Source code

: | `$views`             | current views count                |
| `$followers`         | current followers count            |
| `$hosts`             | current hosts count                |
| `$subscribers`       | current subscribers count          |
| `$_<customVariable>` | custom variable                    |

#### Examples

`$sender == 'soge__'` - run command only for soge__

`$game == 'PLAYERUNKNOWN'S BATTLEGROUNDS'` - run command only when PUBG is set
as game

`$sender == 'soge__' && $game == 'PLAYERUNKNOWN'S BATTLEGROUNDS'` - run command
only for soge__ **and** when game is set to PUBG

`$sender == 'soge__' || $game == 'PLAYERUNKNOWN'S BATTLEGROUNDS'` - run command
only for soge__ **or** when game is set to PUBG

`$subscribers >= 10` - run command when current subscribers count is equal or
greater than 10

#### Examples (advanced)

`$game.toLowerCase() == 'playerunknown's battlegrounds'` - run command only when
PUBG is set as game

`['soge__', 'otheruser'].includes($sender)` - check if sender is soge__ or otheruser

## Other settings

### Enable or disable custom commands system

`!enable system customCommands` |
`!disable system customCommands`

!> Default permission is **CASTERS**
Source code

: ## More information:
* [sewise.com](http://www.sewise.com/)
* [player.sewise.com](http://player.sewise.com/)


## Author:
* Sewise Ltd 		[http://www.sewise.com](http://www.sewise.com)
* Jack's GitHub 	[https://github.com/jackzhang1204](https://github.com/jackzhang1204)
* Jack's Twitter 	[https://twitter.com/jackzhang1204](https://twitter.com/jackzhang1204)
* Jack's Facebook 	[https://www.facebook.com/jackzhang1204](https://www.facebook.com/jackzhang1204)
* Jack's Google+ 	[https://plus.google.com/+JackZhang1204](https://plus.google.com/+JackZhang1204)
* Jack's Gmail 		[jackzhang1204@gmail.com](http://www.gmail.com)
= = =
Exercise description ->
Can you return every item above line for line, with no change to any character?

Solution ->
Source code

: | `$views`             | current views count                |
| `$followers`         | current followers count            |
| `$hosts`             | current hosts count                |
| `$subscribers`       | current subscribers count          |
| `$_<customVariable>` | custom variable                    |

#### Examples

`$sender == 'soge__'` - run command only for soge__

`$game == 'PLAYERUNKNOWN'S BATTLEGROUNDS'` - run command only when PUBG is set
as game

`$sender == 'soge__' && $game == 'PLAYERUNKNOWN'S BATTLEGROUNDS'` - run command
only for soge__ **and** when game is set to PUBG

`$sender == 'soge__' || $game == 'PLAYERUNKNOWN'S BATTLEGROUNDS'` - run command
only for soge__ **or** when game is set to PUBG

`$subscribers >= 10` - run command when current subscribers count is equal or
greater than 10

#### Examples (advanced)

`$game.toLowerCase() == 'playerunknown's battlegrounds'` - run command only when
PUBG is set as game

`['soge__', 'otheruser'].includes($sender)` - check if sender is soge__ or otheruser

## Other settings

### Enable or disable custom commands system

`!enable system customCommands` |
`!disable system customCommands`

!> Default permission is **CASTERS**
Source code

: ## More information:
* [sewise.com](http://www.sewise.com/)
* [player.sewise.com](http://player.sewise.com/)


## Author:
* Sewise Ltd 		[http://www.sewise.com](http://www.sewise.com)
* Jack's GitHub 	[https://github.com/jackzhang1204](https://github.com/jackzhang1204)
* Jack's Twitter 	[https://twitter.com/jackzhang1204](https://twitter.com/jackzhang1204)
* Jack's Facebook 	[https://www.facebook.com/jackzhang1204](https://www.facebook.com/jackzhang1204)
* Jack's Google+ 	[https://plus.google.com/+JackZhang1204](https://plus.google.com/+JackZhang1204)
* Jack's Gmail 		[jackzhang1204@gmail.com](http://www.gmail.com)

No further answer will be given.